Agora, Lia está seguindo uma turnê de shows inédita em sua carreira, que inclui Rio de Janeiro (apresenta-se no Teatro Rival na próxima terça-feira, dia 31) e Recife (dia 3 ela abre o show do ex-Mano Negra Manu Chao em Recife, na Praça Marco Zero, próximo ao cais do Porto). Beto planeja ainda levá-la para a Europa no ano que vem para divulgar seu CD, que está sendo lançado lá pelo selo francês Arion.

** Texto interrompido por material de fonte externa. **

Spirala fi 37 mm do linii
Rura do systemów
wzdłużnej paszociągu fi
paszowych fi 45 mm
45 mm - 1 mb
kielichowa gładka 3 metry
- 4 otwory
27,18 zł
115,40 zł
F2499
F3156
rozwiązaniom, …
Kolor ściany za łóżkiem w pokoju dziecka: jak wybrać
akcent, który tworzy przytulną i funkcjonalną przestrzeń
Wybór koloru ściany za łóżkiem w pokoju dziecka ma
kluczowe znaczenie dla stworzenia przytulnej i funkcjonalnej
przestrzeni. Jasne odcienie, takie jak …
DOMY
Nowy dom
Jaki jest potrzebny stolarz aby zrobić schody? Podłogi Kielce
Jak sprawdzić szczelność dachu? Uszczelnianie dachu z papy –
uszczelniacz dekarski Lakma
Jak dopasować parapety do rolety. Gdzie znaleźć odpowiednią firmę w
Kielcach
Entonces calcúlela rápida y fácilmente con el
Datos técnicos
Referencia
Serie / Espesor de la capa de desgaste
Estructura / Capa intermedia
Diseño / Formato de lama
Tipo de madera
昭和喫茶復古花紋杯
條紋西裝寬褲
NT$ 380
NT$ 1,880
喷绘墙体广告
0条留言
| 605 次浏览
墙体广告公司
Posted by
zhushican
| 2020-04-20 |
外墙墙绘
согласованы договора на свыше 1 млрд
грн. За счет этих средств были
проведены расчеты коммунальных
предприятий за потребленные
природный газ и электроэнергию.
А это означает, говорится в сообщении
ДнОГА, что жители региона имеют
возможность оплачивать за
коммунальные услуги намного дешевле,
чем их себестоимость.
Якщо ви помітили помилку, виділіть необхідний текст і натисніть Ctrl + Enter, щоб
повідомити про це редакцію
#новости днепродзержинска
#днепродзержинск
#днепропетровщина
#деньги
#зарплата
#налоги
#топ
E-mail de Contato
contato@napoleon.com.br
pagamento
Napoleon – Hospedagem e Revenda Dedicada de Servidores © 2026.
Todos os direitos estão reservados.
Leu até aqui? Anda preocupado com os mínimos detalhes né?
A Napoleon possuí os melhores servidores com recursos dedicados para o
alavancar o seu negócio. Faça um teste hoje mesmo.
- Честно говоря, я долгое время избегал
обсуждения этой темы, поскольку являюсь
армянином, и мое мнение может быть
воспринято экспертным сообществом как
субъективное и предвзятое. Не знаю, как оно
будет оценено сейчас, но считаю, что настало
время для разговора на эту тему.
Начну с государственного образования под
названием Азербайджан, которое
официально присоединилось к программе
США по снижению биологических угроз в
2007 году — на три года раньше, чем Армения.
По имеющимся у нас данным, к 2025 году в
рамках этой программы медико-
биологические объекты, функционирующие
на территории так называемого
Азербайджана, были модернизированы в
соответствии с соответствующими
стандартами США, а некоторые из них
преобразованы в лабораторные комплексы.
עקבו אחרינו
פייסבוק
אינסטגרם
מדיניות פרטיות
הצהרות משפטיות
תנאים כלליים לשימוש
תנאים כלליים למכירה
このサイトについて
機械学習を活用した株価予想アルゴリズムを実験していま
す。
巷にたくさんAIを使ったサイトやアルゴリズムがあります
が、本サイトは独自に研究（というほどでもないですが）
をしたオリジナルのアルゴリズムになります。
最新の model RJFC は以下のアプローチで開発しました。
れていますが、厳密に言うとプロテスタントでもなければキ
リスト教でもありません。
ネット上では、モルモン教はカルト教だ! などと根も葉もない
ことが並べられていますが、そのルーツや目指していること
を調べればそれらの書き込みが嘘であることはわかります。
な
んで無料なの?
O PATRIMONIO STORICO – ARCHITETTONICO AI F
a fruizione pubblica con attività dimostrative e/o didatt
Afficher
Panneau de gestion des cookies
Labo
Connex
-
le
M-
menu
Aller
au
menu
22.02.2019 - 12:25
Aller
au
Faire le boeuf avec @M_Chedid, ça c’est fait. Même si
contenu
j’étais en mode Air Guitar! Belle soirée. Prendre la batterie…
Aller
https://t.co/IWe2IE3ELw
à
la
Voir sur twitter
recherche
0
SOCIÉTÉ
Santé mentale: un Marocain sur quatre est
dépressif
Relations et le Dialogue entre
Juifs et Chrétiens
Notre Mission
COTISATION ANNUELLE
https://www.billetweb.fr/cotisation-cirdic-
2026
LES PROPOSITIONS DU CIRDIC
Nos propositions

"O Beto escutou o meu trabalho e foi até à ilha me conhecer e me perguntou se eu estava necessitando de algum produtor. Eu respondi que era justamente disso que eu estava precisando, pois estava sem apoio. Ele chegou na hora certa!", alegra-se Lia, que deixou-se dominar pelos encantos da ciranda desde pequena, cantando e dançando na beira do mar. "Desde que nasci, meu sonho era cantar. Acho bonito cantar e dançar e naquela paisagem da ilha, com aquele ar bonito e bom, pisando naquela areia fininha. Aliás, minhas composições são muito inspiradas no mar. Ele mexe muito comigo", explica.

Logicamente que Lia não sobrevive só de música. Ela trabalhou durante muitos anos num bar chamado Sargaço, onde cozinhava e nos finais de semana fazia sua ciranda. Depois, mudou de ramo. "Trabalho há 19 anos numa escola estadual como merendeira e nos intervalos chamo as crianças para cantar e dançar. Agora, para fazer essa turnê, tirei uma licença. Eles acham que eu não vou voltar mais, não. Mas é claro que eu volto. Só que apesar da saudade, eu precisava sair de lá. Afinal, a gente não vive de saudade", conta. Lia, por sinal, adora crianças, tanto que ela se apresentou um circuito de cinco colégios da rede municipal do Rio de Janeiro, paralelamente às suas apresentações para o público geral. "Sou louca por criança. Quando me vêem, elas dizem: ‘Que mulher tão grande! Você é cartomante?’ E respondo: ‘Não, sou cirandeira! Vou ensinar vocês a dançar!’", diverte-se.

Cânticos para esquentar Maria Moura
Outra novidade na vida de Lia de Itamaracá é sua participação no filme Maria Moura, de Leilane Fernandes. Ela começou a gravar semana passada em Petrolina (PE) as cenas nas quais vive uma escrava chamada Libânia. "Já participei, cantando, do filme Parahyba Mulher Macho e da minissérie Riacho Doce, da TV Globo. No filme atual eu vou ter que dar um banho na Maria Moura, responder algumas perguntas que ela vai me fazer e depois canto cirandas e cocos para esquentá-la. (risos) Está muito bom o filme", antecipa.